Sorry for all the words. Skip to the end if you just want the punchline
Have you ever had one of those weeks where you just bang your head against the same wall and eventually get some relief? Sometimes, your head breaks open, but other times, the wall breaks. Well I just had one of those weeks but I’m not sure how I feel about where this all ended up.
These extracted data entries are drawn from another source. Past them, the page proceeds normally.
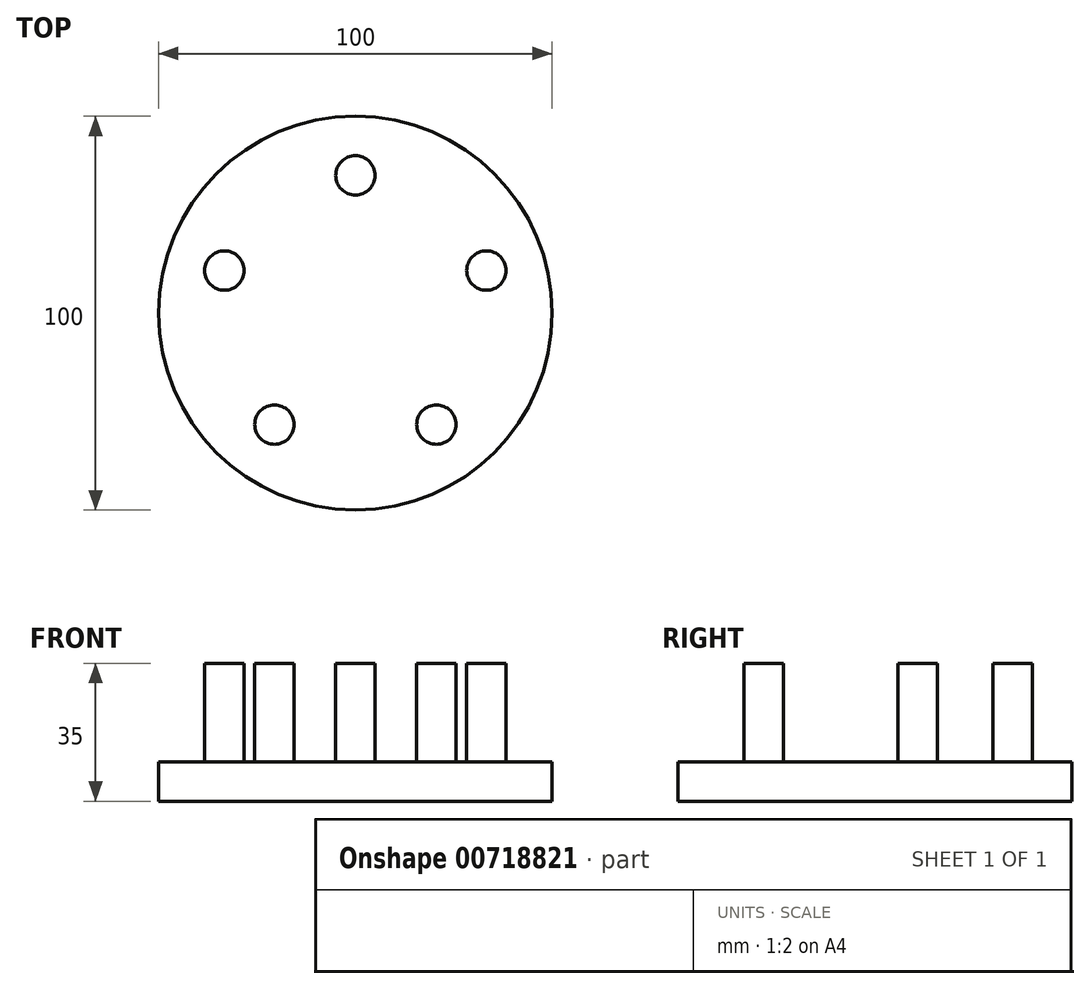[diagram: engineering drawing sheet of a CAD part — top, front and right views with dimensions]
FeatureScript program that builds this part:
annotation { "Feature Type Name" : "Feature", "Feature Type Description" : "" }
export const myFeature = defineFeature(function(context is Context, id is Id, definition is map)
    precondition{}
    {
        {
            var Q0;
            Q0=qCreatedBy(makeId("Top.planeOp"),FACE);
            var sketch = newSketch(context, id + "F0", { "sketchPlane" : qUnion([Q0])});
            skCircle(sketch, "E0", {"center": v(0, 0) * mm, "radius": 50 * mm});
            skSolve(sketch);
        }
        {
            var Q0;
            Q0=makeQuery(id+"F0.imprint","IMPRINT",FACE,{"disambiguationData":[TD([[makeQuery(id+"F0.imprint","IMPRINT",EDGE,{"derivedFrom":sQuery(id+"F0.wireOp",EDGE,"E0")}),1.0]])]});
            var Q1;
            Q1=sQuery(id+"F0.wireOp",EDGE,"E0");
            extrude(context, id + "F1", {"entities" : qUnion([Q0]), "surfaceEntities" : qUnion([Q1]), "endBound" : BoundingType.SYMMETRIC, "depth" : 10 * mm, "offsetDistance" : 25 * mm});
        }
        {
            var Q0;
            Q0=makeQuery(id+"F1.opExtrude","CAP_FACE",FACE,{"disambiguationData":[OSD([sQuery(id+"F0.wireOp",EDGE,"E0")])],"isStart":false});
            var sketch = newSketch(context, id + "F2", { "sketchPlane" : qUnion([Q0])});
            skCircle(sketch, "E1", {"center": v(0, 35) * mm, "radius": 5 * mm});
            skPoint(sketch, "E2.center", {"position": v(0, 0) * mm});
            skLineSegment(sketch, "E2.anchor1", {"start": v(0, 0) * mm, "end": v(0, 35) * mm, "construction": true});
            skLineSegment(sketch, "E2.anchor2", {"start": v(0, 0) * mm, "end": v(0, 35) * mm, "construction": true});
            skCircle(sketch, "E3.1.0", {"center": v(-33.29, 10.82) * mm, "radius": 5 * mm});
            skCircle(sketch, "E3.2.0", {"center": v(-20.57, -28.32) * mm, "radius": 5 * mm});
            skCircle(sketch, "E4.1.3.0", {"center": v(20.57, -28.32) * mm, "radius": 5 * mm});
            skCircle(sketch, "E5.1.4.0", {"center": v(33.29, 10.82) * mm, "radius": 5 * mm});
            skSolve(sketch);
        }
        {
            var Q0;
            Q0 = qSketchRegion(id + "F2", true);
            var Q1;
            Q1=sQuery(id+"F2.wireOp",EDGE,"E1");
            extrude(context, id + "F3", {"entities" : qUnion([Q0]), "surfaceEntities" : qUnion([Q1]), "depth" : 25 * mm, "offsetDistance" : 25 * mm});
        }
    });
A couple months ago, I used Johan Ardwidmark’s Hydration Kit for ConfigMgr and built out the lab in my spare time. My company is trying to move toward Azure and AutoPilot for our Windows client management so I’m trying to learn about it in my lab. I had just gotten AutoPilot and ConfigMgr Co-Management working when I realized that I had forgotten about setting up AD FS for client authentication (Azure and the Azure AD Connect tool supports several authentication options) so I started down that path. After a few nights of poking around and figuring things out, I realized that I didn’t have a DMZ for my federation server to serve the external facing AD FS authentication web service. That’s when the trouble started.
I’m using Hyper-V for this lab. It’s a simple setup with 1 Domain Controller and 1 ConfigMgr server plus Windows client VM’s for testing builds. They are all connected to a the same Hyper-V Internal Virtual Switch that I configured NAT on using Amy Casto’s cool PowerShell tip. Unfortunately, I don’t manage domain controllers, DHCP, DNS, etc in my day job. I’m a Desktop guy. I let the Server guys handle all that stuff. That’s why I used the Hydration Kit instead of manually building my servers - I don’t want to deal with setting up Active directory and all that stuff (I should do it, but I don’t want to and you can’t make me!!).
So there I am with a perfectly working setup and I decided that I had to break it, because I learn best by starting with a working product then tearing it apart to see how it works. Instead of having a private lab network, I thought it would be easier to change the lab to use the same subnet that my Host server/Router were on. During this process, things went south and I ended up deleting all of the records out of DHCP and DNS. I fought with it for a while and ended up reading that I could set up a Routing and Remote Access (RRAS) server that would bridge my internal and external networks without making my Host machine part of my Domain. Johan even had a link to a write-up for that too, I had just gone with Ami’s simple Virtual Switch NAT instead and never realized he had the process documented.
Then I rebuilt the original subnet but could never get things to talk after that. They would either talk between the DC and RRAS or DC and CM and sometimes not a all, but never all 3 and DHCP never would work. I even disabled all Windows firewalls and uninstalled Defender and still nothing. I used Wireshark to watch traffic and it just kept searching for the DHCP and RRAS servers. I spent several long nights deleting and rebuilding DHCP, DNS and RRAS, deleting NICS and Switches and all sorts of things in between. I watched EVERY tutorial on and read every obscure blog and forum post about Hyper-V, DHCP, DNS, RRAS and AD communication issues. No matter, how simple everyone made it seem, I was still missing something.
Tonight, I had decided that this was it. If it didn’t work soon, I was going to delete it all and start over. Then I remembered something that I had skimmed over. Someone said, ‘Don’t check the Enable virtual LAN identification box!’ in Hyper-V. They didn’t provide a reason, but the fact that they mentioned it made me wonder. On a whim, I went through and unchecked it from my NICs and THEY ALL STARTED TALKING!!!! Several times in the troubleshooting process, I had checked and unchecked that box, along with all of the other settings I kept toggling, thinking it would help when I was using Wireshark to monitor the traffic. It didn’t. Just 1 simple check box.
Once it was all working, I started Googling and found this KB for server 2008 that seems to indicate this is/was a known issue (clearly I’m not ‘in the know’). The weird thing about this is that my virtual switches aren’t connected to an internal network adapter - the article specifically calls out Intel. I’m using the a Hyper-V Virtual Private Switch on my new setup since the Internal switch adds the Hyper-V Host server to become a Router and I figured that wasn’t helping things. So, it may not be the exact issue and I’m honestly tired of dealing with it and want to get back to whatever it was I was doing before I broke everything. I’m just not going to check the box from now on. If you know the answer, please feel free to share and I’ll update this post.
TL;DR;
Don’t check the Enable virtual LAN identification box in Hyper-V if you want your VM’s to talk to each other.